From Punch Cards to the Cloud
A VERY Short History of Software
The Rise of Mainframes and PCs
In the early days of computing roughly the 1950s through the 1970s—computers weren’t boxes on desks. They were mainframes: enormous machines that filled entire rooms and served entire institutions. They were expensive, noisy, and temperamental yet they were the height of progress.
Mainframes didn’t run interactively like modern computers. Instead, they processed batch jobs. Programmers wrote code often in FORTRAN or COBOL, then punched it onto cards using keypunch machines. Each line of code became one stiff paper card, with holes representing instructions or data.
Once a program was ready, you’d submit your stack of cards to an operator, who would feed them into the reader. Hours later, a printer would deliver your results, on wide paper with alternating green and white strips, lovingly known as green-bar. If one card was missing or out of order, the entire run failed, and you had to start again.
My mother worked on systems like that at Cal Poly Pomona, and I remember constant chatter of the printers in her lab. And her boxes of punch cards. Sometimes I’d “help” by rearranging the cards into a better order or adding my own crayon art. You can guess how that turned out. Let’s just say her code didn’t appreciate my creativity.
As technology moved into the 1970s and 80s, those room-sized systems began to shrink. The personal computer revolution took off.
From Living-Room Computers to Interactive Coding
When the first personal computers appeared, they were astonishingly limited and astonishingly expensive.
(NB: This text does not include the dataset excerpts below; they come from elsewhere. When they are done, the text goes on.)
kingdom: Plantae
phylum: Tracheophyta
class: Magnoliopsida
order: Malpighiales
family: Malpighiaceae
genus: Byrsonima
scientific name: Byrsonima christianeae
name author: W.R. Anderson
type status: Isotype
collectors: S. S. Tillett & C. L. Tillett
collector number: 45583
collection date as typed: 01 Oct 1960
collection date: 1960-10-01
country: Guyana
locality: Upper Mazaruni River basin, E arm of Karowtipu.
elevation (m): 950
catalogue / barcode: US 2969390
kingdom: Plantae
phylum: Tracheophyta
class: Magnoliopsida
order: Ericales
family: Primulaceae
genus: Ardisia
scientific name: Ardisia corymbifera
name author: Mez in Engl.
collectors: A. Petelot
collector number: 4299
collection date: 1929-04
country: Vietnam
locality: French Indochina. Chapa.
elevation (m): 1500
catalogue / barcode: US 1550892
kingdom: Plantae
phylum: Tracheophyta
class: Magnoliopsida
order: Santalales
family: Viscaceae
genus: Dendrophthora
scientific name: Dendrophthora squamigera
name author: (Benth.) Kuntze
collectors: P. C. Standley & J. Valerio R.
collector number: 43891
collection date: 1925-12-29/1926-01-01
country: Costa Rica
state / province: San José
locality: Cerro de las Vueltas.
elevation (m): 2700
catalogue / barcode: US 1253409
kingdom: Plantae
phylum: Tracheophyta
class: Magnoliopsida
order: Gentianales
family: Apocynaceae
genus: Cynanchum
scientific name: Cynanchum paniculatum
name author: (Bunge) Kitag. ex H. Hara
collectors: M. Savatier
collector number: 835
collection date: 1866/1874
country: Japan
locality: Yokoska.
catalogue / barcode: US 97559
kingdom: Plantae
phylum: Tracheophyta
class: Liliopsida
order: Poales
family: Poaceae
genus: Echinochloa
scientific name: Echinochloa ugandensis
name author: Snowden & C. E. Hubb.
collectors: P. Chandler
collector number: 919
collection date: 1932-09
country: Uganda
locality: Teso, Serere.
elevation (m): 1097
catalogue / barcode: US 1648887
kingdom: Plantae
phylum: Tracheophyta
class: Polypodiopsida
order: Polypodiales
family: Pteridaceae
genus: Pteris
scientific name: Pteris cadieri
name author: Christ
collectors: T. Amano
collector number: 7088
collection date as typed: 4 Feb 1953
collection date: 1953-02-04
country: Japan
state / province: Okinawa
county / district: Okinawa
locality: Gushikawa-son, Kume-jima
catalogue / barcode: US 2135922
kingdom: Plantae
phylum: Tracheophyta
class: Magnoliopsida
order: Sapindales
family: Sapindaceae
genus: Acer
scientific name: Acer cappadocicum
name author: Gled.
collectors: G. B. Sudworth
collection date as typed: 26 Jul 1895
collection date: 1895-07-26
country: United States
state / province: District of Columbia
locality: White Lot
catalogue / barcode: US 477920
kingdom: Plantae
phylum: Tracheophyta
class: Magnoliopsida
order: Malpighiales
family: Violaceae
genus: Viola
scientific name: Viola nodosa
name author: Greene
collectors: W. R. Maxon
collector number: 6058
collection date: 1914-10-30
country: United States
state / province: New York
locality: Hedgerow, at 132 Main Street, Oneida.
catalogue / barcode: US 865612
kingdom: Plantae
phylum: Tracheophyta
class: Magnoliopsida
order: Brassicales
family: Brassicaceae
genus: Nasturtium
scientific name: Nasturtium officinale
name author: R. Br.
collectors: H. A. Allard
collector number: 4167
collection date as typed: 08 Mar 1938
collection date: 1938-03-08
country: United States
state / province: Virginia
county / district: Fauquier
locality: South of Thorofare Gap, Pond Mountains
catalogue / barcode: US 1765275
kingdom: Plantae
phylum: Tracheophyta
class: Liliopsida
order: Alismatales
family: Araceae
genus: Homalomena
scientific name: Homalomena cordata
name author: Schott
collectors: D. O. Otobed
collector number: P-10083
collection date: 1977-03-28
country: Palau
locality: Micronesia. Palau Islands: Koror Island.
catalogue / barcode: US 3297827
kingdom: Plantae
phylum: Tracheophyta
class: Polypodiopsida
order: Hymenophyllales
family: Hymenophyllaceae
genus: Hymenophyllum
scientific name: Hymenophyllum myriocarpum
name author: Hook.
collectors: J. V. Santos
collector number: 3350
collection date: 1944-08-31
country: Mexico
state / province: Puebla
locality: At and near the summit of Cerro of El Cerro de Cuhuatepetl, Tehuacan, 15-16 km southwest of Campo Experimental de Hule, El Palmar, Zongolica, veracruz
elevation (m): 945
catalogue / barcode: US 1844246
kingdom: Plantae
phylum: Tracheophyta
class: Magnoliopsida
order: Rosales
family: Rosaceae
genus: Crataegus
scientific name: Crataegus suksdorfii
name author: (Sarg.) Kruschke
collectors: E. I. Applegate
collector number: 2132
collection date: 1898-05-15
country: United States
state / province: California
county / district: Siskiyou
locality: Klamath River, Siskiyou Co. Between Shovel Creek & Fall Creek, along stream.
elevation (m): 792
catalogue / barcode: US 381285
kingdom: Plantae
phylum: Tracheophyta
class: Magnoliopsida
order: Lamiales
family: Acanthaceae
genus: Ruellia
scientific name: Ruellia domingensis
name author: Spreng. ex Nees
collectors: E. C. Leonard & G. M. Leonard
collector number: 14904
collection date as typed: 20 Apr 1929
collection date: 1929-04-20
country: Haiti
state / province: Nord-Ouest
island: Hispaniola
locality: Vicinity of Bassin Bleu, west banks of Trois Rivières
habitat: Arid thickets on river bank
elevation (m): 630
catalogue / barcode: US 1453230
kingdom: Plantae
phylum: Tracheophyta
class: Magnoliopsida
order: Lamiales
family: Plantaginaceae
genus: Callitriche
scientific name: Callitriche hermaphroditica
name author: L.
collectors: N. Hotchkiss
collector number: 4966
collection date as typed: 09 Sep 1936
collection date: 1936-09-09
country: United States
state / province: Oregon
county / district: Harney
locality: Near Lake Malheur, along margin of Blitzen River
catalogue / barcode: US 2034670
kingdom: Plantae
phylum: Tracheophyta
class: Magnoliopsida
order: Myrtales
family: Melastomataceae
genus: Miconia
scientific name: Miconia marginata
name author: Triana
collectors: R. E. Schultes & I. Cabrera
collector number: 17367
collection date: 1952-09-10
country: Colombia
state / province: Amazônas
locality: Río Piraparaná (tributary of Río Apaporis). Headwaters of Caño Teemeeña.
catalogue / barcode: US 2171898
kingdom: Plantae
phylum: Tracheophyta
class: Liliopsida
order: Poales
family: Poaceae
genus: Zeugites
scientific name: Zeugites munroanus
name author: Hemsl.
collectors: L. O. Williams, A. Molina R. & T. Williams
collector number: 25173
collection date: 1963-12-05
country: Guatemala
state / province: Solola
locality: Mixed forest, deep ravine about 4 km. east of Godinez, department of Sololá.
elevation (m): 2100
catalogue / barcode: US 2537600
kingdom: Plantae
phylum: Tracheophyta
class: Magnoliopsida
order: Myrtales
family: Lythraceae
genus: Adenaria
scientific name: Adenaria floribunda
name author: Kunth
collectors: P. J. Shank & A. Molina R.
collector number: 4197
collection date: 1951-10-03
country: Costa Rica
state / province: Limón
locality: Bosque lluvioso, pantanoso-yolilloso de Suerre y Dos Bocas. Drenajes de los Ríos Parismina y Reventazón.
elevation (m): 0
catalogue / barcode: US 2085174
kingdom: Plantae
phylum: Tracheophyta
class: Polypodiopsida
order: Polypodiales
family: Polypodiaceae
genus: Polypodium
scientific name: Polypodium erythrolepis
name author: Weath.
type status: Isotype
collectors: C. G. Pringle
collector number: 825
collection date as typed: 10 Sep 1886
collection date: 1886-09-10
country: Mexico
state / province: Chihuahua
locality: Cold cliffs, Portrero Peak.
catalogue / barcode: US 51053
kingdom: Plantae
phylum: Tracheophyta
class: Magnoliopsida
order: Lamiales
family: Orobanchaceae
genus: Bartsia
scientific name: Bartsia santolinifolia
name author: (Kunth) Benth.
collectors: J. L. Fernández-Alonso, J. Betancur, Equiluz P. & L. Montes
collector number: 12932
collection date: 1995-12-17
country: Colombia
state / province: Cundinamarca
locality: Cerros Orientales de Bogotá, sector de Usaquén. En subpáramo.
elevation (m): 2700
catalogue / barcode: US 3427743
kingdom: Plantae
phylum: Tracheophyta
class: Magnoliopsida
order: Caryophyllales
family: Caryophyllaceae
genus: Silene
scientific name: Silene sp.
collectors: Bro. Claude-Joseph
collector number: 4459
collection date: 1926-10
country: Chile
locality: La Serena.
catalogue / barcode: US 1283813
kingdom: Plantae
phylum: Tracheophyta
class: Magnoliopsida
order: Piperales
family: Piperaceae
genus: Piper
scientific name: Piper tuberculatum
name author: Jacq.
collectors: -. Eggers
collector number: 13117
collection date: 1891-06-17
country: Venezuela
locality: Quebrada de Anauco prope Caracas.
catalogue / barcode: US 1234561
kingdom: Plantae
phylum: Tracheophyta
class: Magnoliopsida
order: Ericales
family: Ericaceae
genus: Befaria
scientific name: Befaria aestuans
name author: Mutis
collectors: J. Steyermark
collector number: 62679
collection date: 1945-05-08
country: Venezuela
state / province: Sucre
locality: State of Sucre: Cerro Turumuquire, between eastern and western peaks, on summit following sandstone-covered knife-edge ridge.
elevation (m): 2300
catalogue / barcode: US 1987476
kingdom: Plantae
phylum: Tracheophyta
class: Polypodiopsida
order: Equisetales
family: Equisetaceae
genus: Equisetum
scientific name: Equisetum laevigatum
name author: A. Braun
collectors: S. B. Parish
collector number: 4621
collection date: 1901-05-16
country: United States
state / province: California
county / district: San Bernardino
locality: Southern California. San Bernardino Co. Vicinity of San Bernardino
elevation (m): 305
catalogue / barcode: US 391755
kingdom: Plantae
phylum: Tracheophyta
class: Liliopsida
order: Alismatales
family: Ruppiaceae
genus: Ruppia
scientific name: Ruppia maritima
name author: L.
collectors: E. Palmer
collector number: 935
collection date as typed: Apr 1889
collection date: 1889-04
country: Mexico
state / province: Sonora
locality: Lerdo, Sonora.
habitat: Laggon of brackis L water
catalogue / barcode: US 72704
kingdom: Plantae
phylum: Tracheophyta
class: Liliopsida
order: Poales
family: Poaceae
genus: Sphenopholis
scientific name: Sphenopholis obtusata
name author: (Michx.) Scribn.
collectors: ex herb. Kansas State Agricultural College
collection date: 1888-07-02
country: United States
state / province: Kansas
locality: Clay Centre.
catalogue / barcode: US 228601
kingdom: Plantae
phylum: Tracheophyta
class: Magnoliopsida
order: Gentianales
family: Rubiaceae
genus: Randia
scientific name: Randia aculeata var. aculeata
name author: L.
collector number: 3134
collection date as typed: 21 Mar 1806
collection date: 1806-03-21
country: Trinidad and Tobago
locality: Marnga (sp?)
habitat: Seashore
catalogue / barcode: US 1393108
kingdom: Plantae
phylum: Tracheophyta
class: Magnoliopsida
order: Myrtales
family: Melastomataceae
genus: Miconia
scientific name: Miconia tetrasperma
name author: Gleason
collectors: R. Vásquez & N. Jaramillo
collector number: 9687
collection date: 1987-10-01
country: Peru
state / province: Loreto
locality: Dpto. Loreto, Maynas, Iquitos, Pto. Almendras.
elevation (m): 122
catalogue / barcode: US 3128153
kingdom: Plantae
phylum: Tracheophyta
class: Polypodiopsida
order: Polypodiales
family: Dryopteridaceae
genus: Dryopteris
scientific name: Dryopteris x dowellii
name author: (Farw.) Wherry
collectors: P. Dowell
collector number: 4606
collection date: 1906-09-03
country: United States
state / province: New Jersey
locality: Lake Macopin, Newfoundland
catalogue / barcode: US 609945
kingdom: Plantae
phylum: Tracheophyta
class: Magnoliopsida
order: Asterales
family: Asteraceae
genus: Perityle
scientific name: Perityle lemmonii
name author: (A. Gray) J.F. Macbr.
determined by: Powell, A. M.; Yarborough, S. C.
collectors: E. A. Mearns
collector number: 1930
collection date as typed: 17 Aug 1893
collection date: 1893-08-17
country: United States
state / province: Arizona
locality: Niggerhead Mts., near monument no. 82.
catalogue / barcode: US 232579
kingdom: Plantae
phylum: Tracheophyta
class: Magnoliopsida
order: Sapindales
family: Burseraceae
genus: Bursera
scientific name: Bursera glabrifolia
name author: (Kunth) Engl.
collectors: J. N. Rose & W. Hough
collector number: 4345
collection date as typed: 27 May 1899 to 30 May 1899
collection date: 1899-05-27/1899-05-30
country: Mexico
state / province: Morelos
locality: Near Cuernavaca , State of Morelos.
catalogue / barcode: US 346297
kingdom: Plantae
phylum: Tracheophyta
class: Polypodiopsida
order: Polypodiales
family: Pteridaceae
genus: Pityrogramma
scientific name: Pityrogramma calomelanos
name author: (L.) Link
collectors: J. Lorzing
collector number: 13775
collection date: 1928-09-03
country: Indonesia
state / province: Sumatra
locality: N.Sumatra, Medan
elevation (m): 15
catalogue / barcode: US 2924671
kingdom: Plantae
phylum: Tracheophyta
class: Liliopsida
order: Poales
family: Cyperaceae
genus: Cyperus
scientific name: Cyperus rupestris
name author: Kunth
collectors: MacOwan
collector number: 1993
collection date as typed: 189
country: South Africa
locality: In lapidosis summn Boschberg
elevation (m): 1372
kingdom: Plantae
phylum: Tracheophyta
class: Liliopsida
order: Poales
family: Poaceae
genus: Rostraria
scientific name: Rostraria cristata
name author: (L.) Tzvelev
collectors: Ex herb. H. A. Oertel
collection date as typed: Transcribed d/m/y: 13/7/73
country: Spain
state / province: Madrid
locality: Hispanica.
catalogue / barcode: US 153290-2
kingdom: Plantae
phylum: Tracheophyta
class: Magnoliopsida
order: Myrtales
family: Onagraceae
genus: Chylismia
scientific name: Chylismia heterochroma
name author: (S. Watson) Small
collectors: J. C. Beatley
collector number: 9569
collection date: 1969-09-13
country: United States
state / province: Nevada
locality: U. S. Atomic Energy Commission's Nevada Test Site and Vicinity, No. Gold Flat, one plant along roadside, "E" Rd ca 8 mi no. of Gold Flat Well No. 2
My father brought one home that connected to our television, it cost several hundred dollars (a serious investment at the time) and had just 4 kilobytes of RAM. Programs loaded slowly from cassette tapes, and storage was measured in kilobytes, not gigabytes.
Soon came machines like the Apple IIe, a marvel for its time with a built-in keyboard, floppy-disk drive, and a bright green-on-black display. You could actually see what you were doing.
Even the “games” were mostly text adventures: you’d type something like GO NORTH or PICK UP KEY, and the computer would print a short description of what happened next. Compared to today’s immersive worlds, it was primitive, but it was magic. For the first time, you could talk to the machine and get an immediate response.
It was also the beginning of a mindset every software engineer knows well: “It runs on my machine.” On those early computers, every setup was unique—the programs, the processor, the hard drive, and even the way users organized their files. People installed software wherever it seemed convenient, ignored installer suggestions, and renamed folders to whatever made sense to them. Some updated their operating systems while others never did, and there were countless versions floating around. Programs would update, and their libraries would start to conflict until nothing worked the same way twice. When someone else’s system refused to run the same code, all you could do was shrug and say the only thing that made sense: it works on mine.
The Internet Era to Cloud Computing
By the 1990s, floppy disks gave way to the Internet. Software no longer came in a box with a stack of install disks; it could be downloaded with a click. Files, email, and eventually entire applications began to live online instead of on your hard drive.
That shift, along with the ongoing frustration of “it runs on my computer,” led to the rise of cloud computing. Suddenly, we went from running everything locally on our own machines or a physical server you could point to, to relying on vast, distributed data centers that handled the heavy lifting behind the scenes.
“It runs on my computer” stopped being the problem, but new ones took its place. Getting all the infrastructure, networks, permissions, and security to work together was never as simple as it looked. Still, the trade-off was enormous. Anyone with an idea could now build something real.
The cloud lowered the barrier to entry. Startups no longer had to buy racks of expensive servers or hire full-time operations teams. You could spin up virtual machines, deploy an app, and have a global product running in minutes. And with serverless computing, you did not even have to manage the servers at all; you simply uploaded your code and let it run when needed.
That is how SaaS, Software as a Service, was born. Instead of selling disks or downloads, companies sold access. Businesses could subscribe to software that lived entirely online, updated automatically, and scaled as needed.
It is funny. We started with giant mainframes that only a handful of people could access, then moved to personal computers that anyone could own, and finally circled back to massive shared systems again. The difference now is that these machines are everywhere, invisible, and always on.